→ **Task to complete**: Can you write out every line of the listing below word for word, leaving the pictures out?

→ **Material provided**:

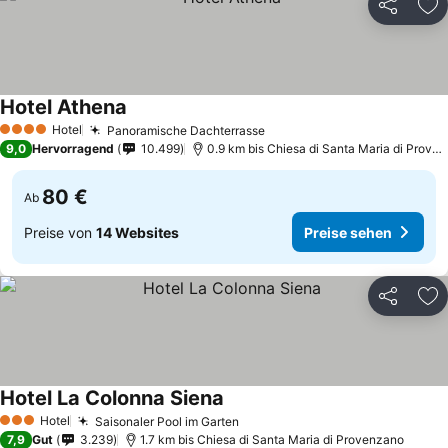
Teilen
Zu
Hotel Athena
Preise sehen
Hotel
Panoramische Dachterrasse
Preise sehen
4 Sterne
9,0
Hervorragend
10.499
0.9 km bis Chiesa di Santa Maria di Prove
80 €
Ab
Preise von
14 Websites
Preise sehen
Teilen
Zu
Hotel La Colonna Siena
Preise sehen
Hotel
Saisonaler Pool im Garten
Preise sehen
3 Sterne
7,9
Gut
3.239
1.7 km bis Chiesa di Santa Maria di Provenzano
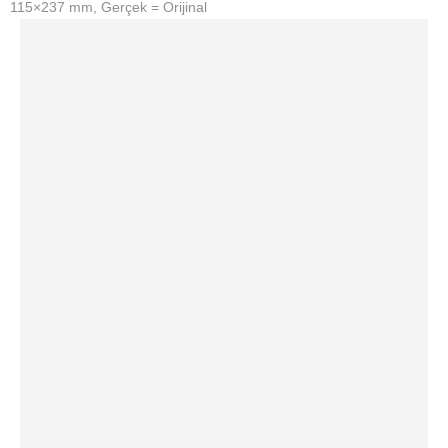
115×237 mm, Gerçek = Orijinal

→ **Response area**:
Teilen
Zu
Hotel Athena
Preise sehen
Hotel
Panoramische Dachterrasse
Preise sehen
4 Sterne
9,0
Hervorragend
10.499
0.9 km bis Chiesa di Santa Maria di Prove
80 €
Ab
Preise von
14 Websites
Preise sehen
Teilen
Zu
Hotel La Colonna Siena
Preise sehen
Hotel
Saisonaler Pool im Garten
Preise sehen
3 Sterne
7,9
Gut
3.239
1.7 km bis Chiesa di Santa Maria di Provenzano
115×237 mm, Gerçek = Orijinal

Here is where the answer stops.